Когда его впервые обвинили в оскорблении ислама, он искренне не понял, в чем дело. Он всего-то написал художественное произведение, в котором коснулся темы божественного откровения – да, с атеистических позиций, но при этом вполне тактично. С какой стати считать это оскорблением?
В следующие несколько лет торжества злобной розни он, как и все остальные, получил исчерпывающий ответ на свое недоумение.
Пророка в книге зовут не Мухаммадом, живет он не в Мекке, и основанная им религия называется не исламом, хотя, возможно, и похоже. К тому же фигурирует этот Пророк исключительно в сновидениях персонажа, обезумевшего после утраты веры. С точки зрения автора, перечисленные несовпадения только подчеркивают, что всё написанное им – чистой воды писательская фантазия. Противники же утверждали, что это он так неумело маскируется. “Он прячется, – говорили они, – за художественным вымыслом”. Можно подумать, вымысел – это покрывало или настенный гобелен, и всякого, по наивности за ним укрывшегося, легко проткнуть шпагой, как Полония.

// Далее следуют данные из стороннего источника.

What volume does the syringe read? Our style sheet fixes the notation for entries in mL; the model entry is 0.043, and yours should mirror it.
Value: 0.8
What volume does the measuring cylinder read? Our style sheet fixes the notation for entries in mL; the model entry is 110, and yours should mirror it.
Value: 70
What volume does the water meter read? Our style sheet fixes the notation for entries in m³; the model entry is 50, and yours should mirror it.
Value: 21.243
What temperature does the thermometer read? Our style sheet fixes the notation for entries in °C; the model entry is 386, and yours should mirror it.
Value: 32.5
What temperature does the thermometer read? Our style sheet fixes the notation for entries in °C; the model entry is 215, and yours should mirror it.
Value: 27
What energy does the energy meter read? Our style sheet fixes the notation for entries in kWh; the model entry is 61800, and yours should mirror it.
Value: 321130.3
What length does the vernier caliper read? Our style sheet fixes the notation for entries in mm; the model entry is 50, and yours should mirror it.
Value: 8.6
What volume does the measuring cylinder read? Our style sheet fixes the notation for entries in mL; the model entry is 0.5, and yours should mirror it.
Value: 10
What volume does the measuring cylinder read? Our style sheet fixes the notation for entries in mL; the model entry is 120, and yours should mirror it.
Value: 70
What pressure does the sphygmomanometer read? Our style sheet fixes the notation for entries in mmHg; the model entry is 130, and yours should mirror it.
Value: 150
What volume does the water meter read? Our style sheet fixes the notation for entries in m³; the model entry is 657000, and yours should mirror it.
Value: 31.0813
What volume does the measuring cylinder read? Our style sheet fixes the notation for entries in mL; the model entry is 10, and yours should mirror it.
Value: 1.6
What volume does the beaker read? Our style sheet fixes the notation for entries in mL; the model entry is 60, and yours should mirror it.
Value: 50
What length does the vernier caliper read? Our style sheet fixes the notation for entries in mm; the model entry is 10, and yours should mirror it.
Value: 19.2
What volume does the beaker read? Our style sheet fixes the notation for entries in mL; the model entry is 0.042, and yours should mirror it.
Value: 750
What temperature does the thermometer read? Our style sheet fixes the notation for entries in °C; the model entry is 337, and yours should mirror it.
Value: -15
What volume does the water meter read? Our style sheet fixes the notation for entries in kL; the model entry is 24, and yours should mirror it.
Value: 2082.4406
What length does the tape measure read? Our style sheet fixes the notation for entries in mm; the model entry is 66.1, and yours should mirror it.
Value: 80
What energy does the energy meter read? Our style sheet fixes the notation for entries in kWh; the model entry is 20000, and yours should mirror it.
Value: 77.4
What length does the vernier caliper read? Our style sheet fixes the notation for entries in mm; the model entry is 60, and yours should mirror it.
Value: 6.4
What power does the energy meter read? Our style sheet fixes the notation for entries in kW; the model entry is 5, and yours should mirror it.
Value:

Работа над романом была в самом разгаре, когда он получил приглашение провести несколько семинаров для студентов Американского университета в Каире. Деньги университет обещал небольшие, но зато предлагал, если ему будет интересно, организовать экскурсию по Нилу в компании с одним из ведущих египтологов. Ближе познакомиться с Древним Египтом было его давней мечтой, и вот наконец представился случай. “Идеально было бы приехать сразу, как только закончу книгу”, – не откладывая, ответил он. Книга была закончена, называлась она “Шайтанские аяты”, и поездка в Египет стала для него невозможной – ему пришлось смириться, что он так никогда не увидит ни пирамид, ни Мемфиса, ни Луксора, ни Фив, ни Абу-Симбела. И это была лишь одна из уготованных ему потерь.
В январе 1986 года работа у него не ладилась. Получив приглашение в Нью-Йорк на эпохальное писательское сборище – 48-й конгресс Международного ПЕН-клуба, он обрадовался уважительному поводу оторваться от письменного стола. Конгресс был затеян с размахом. Тогдашний президент Американского ПЕН-центра Норман Мейлер, употребив весь свой запас обаяния и все свое умение убеждать, собрал внушительную сумму денег и сумел привезти на Манхэттен больше полусотни лучших писателей со всего мира, чтобы они в компании сотни отборных американских авторов порассуждали на возвышенную тему “Творчество писателя и творчество государства”, а также в свое удовольствие поели-попили в самых изысканных и неожиданных местах – вроде Грейси-Мэншна[42] или Дендерского храма в музее “Метрополитан”[43].
43
Эллинистический Дендерский храм был эвакуирован из зоны затопления Асуанской плотины и в 1965 г. подарен Египтом США в знак благодарности за помощь в спасении множества памятников, которым грозила опасность оказаться под водой.